*Written exercise*
Present the text lines from all of the items below as a single numbered list, skipping any blank lines. Leave the pictures out of your answer.
○ ○ ○ ○ ○ ○ ○
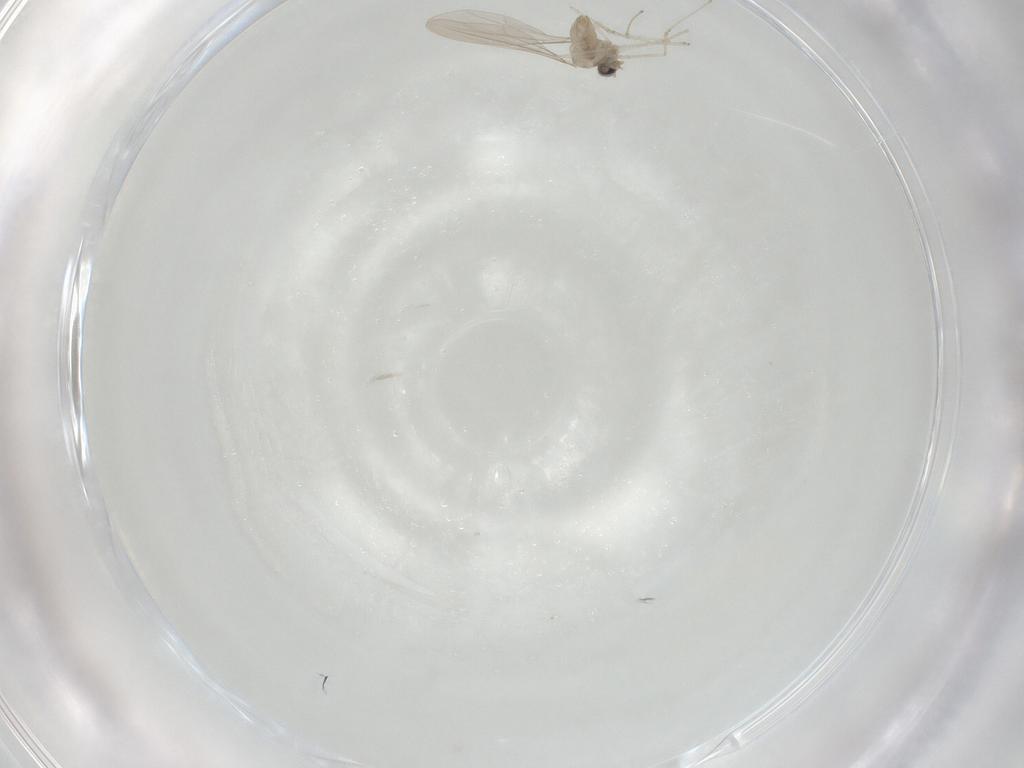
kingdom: Animalia
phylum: Arthropoda
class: Insecta
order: Diptera
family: Cecidomyiidae
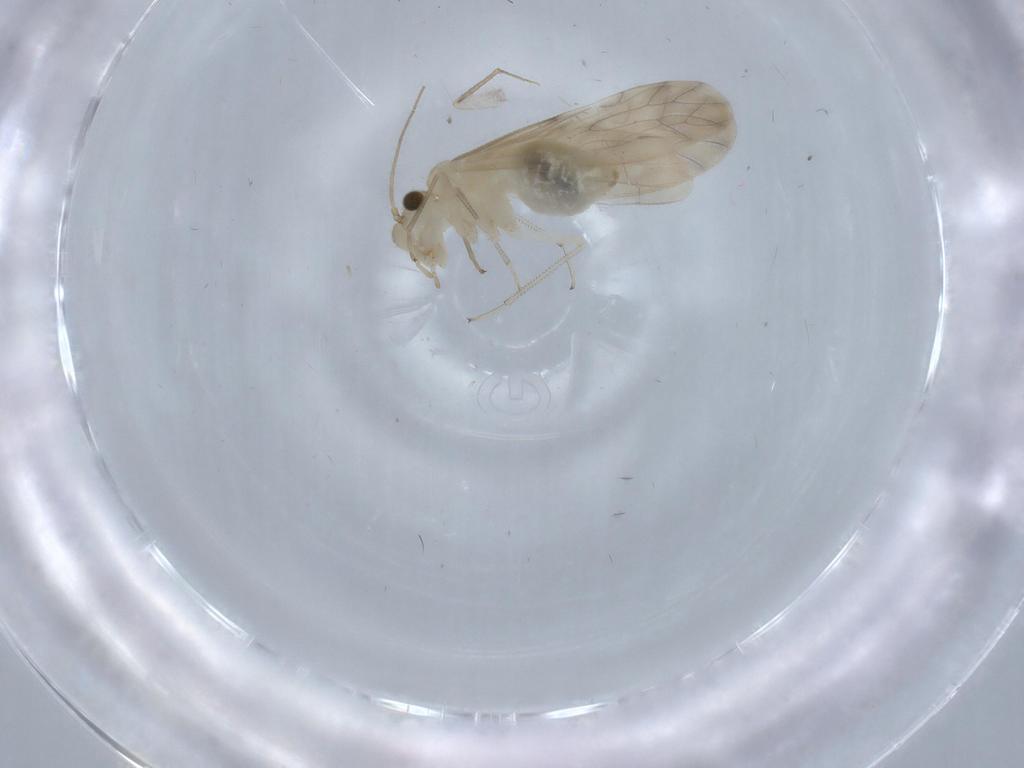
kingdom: Animalia
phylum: Arthropoda
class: Insecta
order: Psocodea
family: Caeciliusidae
○ ○ ○ ○ ○ ○ ○
*Result below*
1. kingdom: Animalia
2. phylum: Arthropoda
3. class: Insecta
4. order: Diptera
5. family: Cecidomyiidae
6. kingdom: Animalia
7. phylum: Arthropoda
8. class: Insecta
9. order: Psocodea
10. family: Caeciliusidae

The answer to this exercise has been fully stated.